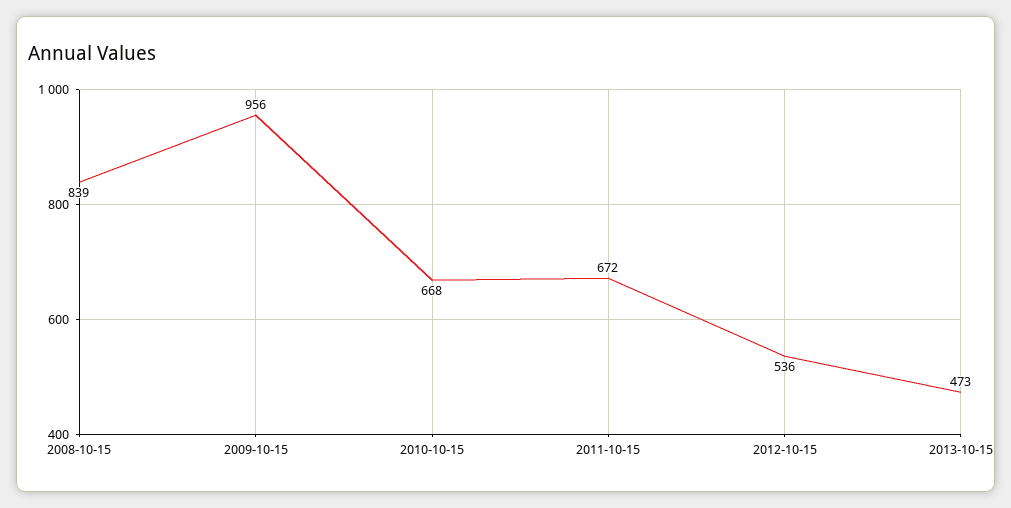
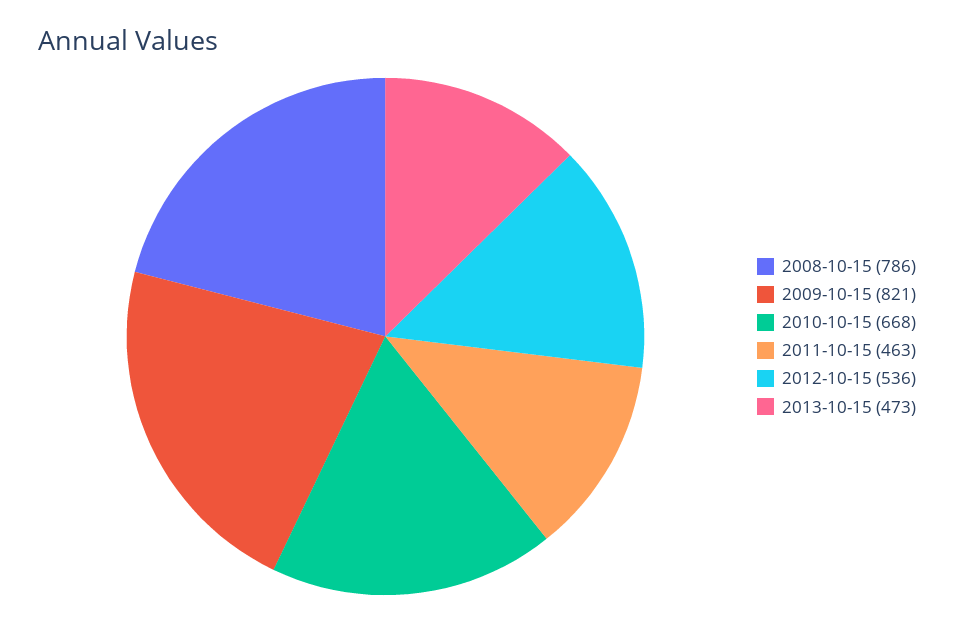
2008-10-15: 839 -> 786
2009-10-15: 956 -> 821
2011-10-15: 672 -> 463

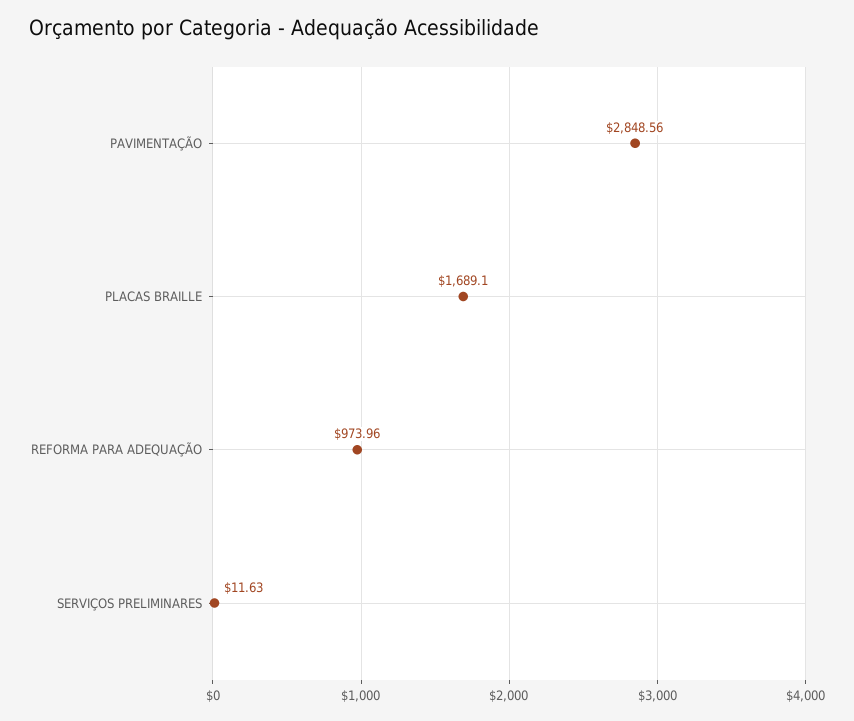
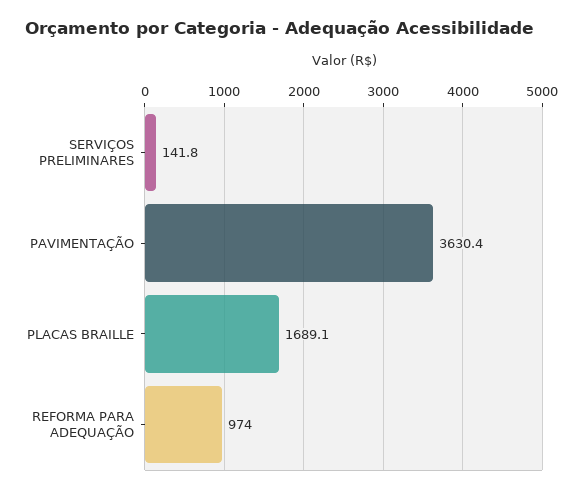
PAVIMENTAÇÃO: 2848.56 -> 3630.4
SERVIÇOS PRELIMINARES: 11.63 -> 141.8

■ ■ ■ ■ ■ ■ ■

ASSIGNED TASK: Each line from the one with "2011-10-15: 672 -> 463" to the end of the material needs to be output word for word, with no picture included.

TASK SOLUTION:
2011-10-15: 672 -> 463

PAVIMENTAÇÃO: 2848.56 -> 3630.4
SERVIÇOS PRELIMINARES: 11.63 -> 141.8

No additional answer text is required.